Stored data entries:
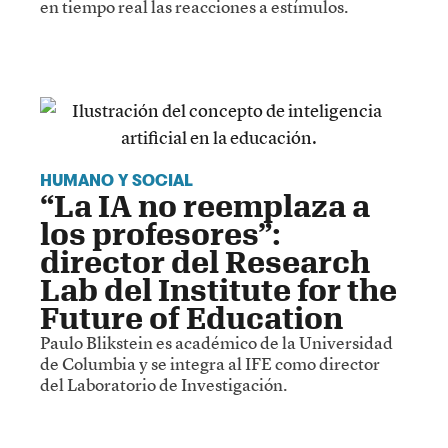
en tiempo real las reacciones a estímulos.
HUMANO Y SOCIAL
“La IA no reemplaza a
los profesores”:
director del Research
Lab del Institute for the
Future of Education
Paulo Blikstein es académico de la Universidad
de Columbia y se integra al IFE como director
del Laboratorio de Investigación.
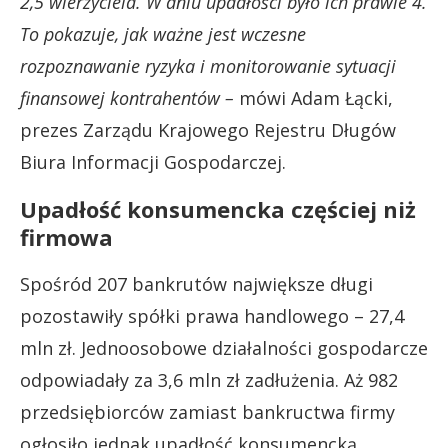
2,5 wierzyciela. W dniu upadłości było ich prawie 4.
To pokazuje, jak ważne jest wczesne
rozpoznawanie ryzyka i monitorowanie sytuacji
finansowej kontrahentów –
mówi Adam Łącki,
prezes Zarządu Krajowego Rejestru Długów
Biura Informacji Gospodarczej.
Upadłość konsumencka częściej niż
firmowa
Spośród 207 bankrutów największe długi
pozostawiły spółki prawa handlowego – 27,4
mln zł. Jednoosobowe działalności gospodarcze
odpowiadały za 3,6 mln zł zadłużenia. Aż 982
przedsiębiorców zamiast bankructwa firmy
ogłosiło jednak upadłość konsumencką.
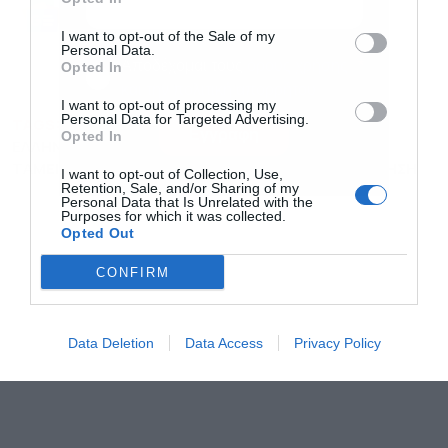
Ακολουθήστε το Powergame.gr στο
Google
για άμεση και έγκυρη οικονομική
News
I want to opt-out of the Sale of my
Personal Data.
ενημέρωση!
Αποδέχομαι τους
όρους χρήσης
*
Opted In
και την πολιτική απορρήτου
I want to opt-out of processing my
Personal Data for Targeted Advertising.
TAGS:
ΔΑΝΕΙΑ
Εγγραφή
Opted In
ΕΛΛΗΝΙΚΗ ΑΝΑΠΤΥΞΙΑΚΗ ΤΡΑΠΕΖΑ (HDB)
ΤΑΜΕΙΟ ΜΙΚΡΟΠΙΣΤΩΣΕΩΝ
ΤΕΠΙΧ
ΧΡΗΜΑΤΟΔΟΤΗΣΗ
I want to opt-out of Collection, Use,
Retention, Sale, and/or Sharing of my
Personal Data that Is Unrelated with the
Purposes for which it was collected.
Opted Out
CONFIRM
Data Deletion
Data Access
Privacy Policy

WRITTEN TASK: Edit the rows so that every "Personal Data" becomes "User Data", and leave everything else unchanged. Don't include the pictures in your answer.

RESULT FOR THIS TASK:
en tiempo real las reacciones a estímulos.
HUMANO Y SOCIAL
“La IA no reemplaza a
los profesores”:
director del Research
Lab del Institute for the
Future of Education
Paulo Blikstein es académico de la Universidad
de Columbia y se integra al IFE como director
del Laboratorio de Investigación.
2,5 wierzyciela. W dniu upadłości było ich prawie 4.
To pokazuje, jak ważne jest wczesne
rozpoznawanie ryzyka i monitorowanie sytuacji
finansowej kontrahentów –
mówi Adam Łącki,
prezes Zarządu Krajowego Rejestru Długów
Biura Informacji Gospodarczej.
Upadłość konsumencka częściej niż
firmowa
Spośród 207 bankrutów największe długi
pozostawiły spółki prawa handlowego – 27,4
mln zł. Jednoosobowe działalności gospodarcze
odpowiadały za 3,6 mln zł zadłużenia. Aż 982
przedsiębiorców zamiast bankructwa firmy
ogłosiło jednak upadłość konsumencką.
Ακολουθήστε το Powergame.gr στο
Google
για άμεση και έγκυρη οικονομική
News
I want to opt-out of the Sale of my
User Data.
ενημέρωση!
Αποδέχομαι τους
όρους χρήσης
*
Opted In
και την πολιτική απορρήτου
I want to opt-out of processing my
User Data for Targeted Advertising.
TAGS:
ΔΑΝΕΙΑ
Εγγραφή
Opted In
ΕΛΛΗΝΙΚΗ ΑΝΑΠΤΥΞΙΑΚΗ ΤΡΑΠΕΖΑ (HDB)
ΤΑΜΕΙΟ ΜΙΚΡΟΠΙΣΤΩΣΕΩΝ
ΤΕΠΙΧ
ΧΡΗΜΑΤΟΔΟΤΗΣΗ
I want to opt-out of Collection, Use,
Retention, Sale, and/or Sharing of my
User Data that Is Unrelated with the
Purposes for which it was collected.
Opted Out
CONFIRM
Data Deletion
Data Access
Privacy Policy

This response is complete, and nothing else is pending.